For employers, this means enforcement priorities in areas such as discrimination, workplace investigations, and compliance may become increasingly tied to the political priorities of the sitting President, with wide varying interpretations from administration to administration on issues such as transgender protections, DEI, disability accommodation and other equal employment rights issues.
The Next in Line: Wilcox v. Trump
Perhaps the most immediate consequence of Trump v. Slaughter involves the pending litigation over former NLRB Member Gwynne Wilcox.

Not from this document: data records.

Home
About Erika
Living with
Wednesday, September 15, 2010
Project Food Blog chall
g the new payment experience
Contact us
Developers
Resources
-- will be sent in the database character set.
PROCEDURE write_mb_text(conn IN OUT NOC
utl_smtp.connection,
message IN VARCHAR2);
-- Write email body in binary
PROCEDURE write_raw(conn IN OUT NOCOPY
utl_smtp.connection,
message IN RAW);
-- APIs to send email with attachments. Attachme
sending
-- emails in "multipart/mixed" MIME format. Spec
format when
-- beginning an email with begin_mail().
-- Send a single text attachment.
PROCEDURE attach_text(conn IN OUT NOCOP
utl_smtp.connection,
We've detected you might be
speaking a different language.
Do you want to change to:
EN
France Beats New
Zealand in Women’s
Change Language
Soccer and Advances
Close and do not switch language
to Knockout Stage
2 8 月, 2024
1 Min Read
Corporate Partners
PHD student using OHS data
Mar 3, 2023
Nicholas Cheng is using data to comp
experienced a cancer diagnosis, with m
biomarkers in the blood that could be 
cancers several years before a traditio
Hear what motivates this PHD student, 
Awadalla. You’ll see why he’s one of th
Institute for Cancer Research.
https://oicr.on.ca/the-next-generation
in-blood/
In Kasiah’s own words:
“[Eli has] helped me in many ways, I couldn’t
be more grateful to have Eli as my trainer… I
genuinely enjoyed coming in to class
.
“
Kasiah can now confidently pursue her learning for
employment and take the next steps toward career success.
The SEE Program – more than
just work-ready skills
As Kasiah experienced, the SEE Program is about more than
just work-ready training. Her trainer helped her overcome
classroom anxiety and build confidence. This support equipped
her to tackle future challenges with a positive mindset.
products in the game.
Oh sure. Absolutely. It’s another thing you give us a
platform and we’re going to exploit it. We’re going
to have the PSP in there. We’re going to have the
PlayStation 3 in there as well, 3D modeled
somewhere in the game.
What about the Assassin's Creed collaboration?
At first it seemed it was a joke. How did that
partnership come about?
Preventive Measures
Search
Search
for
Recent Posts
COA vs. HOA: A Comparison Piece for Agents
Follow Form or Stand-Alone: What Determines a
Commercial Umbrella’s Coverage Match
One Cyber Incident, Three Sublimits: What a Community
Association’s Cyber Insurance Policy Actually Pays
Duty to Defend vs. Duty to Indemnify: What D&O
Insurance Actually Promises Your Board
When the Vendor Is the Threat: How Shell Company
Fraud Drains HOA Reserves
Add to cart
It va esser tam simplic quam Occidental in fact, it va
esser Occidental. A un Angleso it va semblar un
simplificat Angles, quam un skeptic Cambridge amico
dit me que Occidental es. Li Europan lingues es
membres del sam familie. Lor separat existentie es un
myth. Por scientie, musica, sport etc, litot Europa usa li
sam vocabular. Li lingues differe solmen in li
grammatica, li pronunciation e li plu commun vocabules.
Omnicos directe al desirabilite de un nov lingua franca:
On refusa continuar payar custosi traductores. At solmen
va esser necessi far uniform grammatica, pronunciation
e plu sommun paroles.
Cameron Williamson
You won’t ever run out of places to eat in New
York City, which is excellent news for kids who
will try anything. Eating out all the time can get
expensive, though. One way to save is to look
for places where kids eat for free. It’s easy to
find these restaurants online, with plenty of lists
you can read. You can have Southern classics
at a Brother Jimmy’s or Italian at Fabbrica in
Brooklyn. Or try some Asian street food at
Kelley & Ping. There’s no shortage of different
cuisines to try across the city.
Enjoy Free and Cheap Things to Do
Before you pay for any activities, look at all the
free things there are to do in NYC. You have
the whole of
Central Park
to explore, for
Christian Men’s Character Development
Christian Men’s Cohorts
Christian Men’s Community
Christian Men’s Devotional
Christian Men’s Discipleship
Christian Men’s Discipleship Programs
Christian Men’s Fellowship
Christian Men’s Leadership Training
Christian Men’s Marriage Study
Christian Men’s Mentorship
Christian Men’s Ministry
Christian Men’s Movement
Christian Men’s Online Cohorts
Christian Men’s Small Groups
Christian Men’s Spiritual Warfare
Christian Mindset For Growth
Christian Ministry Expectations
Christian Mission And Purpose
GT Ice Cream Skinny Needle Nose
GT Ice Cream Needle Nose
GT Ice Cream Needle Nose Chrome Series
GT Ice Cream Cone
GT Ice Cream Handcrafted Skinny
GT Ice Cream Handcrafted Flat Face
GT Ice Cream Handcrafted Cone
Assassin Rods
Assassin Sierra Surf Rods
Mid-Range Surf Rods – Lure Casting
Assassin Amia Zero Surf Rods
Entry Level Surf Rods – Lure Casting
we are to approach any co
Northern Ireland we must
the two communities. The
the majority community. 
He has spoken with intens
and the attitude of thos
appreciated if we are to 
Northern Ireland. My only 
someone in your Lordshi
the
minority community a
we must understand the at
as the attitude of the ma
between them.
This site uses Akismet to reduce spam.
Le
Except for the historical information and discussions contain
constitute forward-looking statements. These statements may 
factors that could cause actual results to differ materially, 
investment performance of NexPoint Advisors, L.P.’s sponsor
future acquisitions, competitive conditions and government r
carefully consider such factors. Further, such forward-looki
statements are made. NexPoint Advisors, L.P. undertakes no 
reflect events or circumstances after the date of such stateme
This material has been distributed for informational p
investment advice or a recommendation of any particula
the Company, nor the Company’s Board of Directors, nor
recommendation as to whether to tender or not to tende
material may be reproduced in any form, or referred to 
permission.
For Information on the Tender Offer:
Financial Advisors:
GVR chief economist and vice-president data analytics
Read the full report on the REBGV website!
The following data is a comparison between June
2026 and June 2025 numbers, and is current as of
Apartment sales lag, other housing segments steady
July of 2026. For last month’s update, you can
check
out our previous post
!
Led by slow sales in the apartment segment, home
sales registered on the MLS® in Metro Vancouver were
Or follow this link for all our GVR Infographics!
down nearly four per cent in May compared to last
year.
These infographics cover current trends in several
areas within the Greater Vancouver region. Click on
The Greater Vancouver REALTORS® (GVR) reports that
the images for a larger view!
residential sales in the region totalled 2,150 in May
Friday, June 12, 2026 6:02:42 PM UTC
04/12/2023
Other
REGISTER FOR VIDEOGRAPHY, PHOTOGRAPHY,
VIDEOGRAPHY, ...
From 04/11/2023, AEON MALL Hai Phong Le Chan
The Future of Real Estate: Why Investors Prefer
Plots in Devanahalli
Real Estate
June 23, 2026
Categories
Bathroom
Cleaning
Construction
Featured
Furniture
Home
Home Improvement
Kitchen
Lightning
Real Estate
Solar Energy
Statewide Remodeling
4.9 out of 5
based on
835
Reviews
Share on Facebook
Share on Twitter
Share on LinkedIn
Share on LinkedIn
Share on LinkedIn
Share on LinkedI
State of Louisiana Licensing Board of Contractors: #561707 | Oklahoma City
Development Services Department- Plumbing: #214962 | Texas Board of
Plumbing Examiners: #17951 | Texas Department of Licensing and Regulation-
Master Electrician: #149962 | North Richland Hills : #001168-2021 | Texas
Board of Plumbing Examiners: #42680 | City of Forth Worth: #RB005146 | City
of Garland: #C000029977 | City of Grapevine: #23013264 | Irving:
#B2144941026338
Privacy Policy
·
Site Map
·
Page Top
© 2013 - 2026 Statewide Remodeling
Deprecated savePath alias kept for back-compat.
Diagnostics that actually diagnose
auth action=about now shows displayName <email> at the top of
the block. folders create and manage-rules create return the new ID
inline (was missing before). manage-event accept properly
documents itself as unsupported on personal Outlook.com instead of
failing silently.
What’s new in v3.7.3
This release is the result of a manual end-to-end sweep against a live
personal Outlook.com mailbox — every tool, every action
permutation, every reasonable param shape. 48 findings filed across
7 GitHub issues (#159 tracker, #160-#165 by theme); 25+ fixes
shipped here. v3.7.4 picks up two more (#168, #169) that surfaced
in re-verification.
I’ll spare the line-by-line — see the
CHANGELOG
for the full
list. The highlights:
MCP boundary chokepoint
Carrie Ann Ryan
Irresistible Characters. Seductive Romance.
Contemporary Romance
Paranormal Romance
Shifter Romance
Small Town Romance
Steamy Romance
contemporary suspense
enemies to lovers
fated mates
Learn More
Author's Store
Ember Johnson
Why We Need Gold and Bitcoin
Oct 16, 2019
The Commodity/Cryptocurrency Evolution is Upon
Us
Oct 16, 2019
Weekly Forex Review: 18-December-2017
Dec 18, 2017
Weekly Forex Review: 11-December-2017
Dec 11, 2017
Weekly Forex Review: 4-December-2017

Earlier this year, the Supreme Court issued an emergency stay permitting President Trump to remove Wilcox while litigation continued, signaling skepticism toward the constitutionality of the NLRB's removal protections. At the time, however, the Court emphasized that the stay was not a final decision on the merits.
Now, the landscape has changed.
By expressly overruling Humphrey's Executor, the Court has removed the principal precedent supporting statutory removal protections for members of independent agencies.
While Wilcox technically presents separate legal questions – including issues unique to the NLRA and the requested remedies – the constitutional foundation underlying Wilcox's reinstatement claim has largely disappeared. Although nothing is certain until the Court issues its opinion, Trump v. Slaughter suggests that the Supreme Court is extremely likely to reject Wilcox's challenge to her removal.
A decision upholding the President's authority to remove NLRB members would cement presidential control over one of the nation's most consequential labor agencies and likely accelerate changes in Board composition whenever administrations change.
Looking Ahead
For employers, the practical takeaway is clear: federal agency policy may become increasingly responsive to presidential elections, with leadership changes—and corresponding shifts in enforcement priorities—occurring far more rapidly than under the previous framework. CDF’s Labor Management Relations Practice Group will continue to monitor developments, including the anticipated decision in Wilcox v. Trump, and provide updates on what these changes mean for private employers.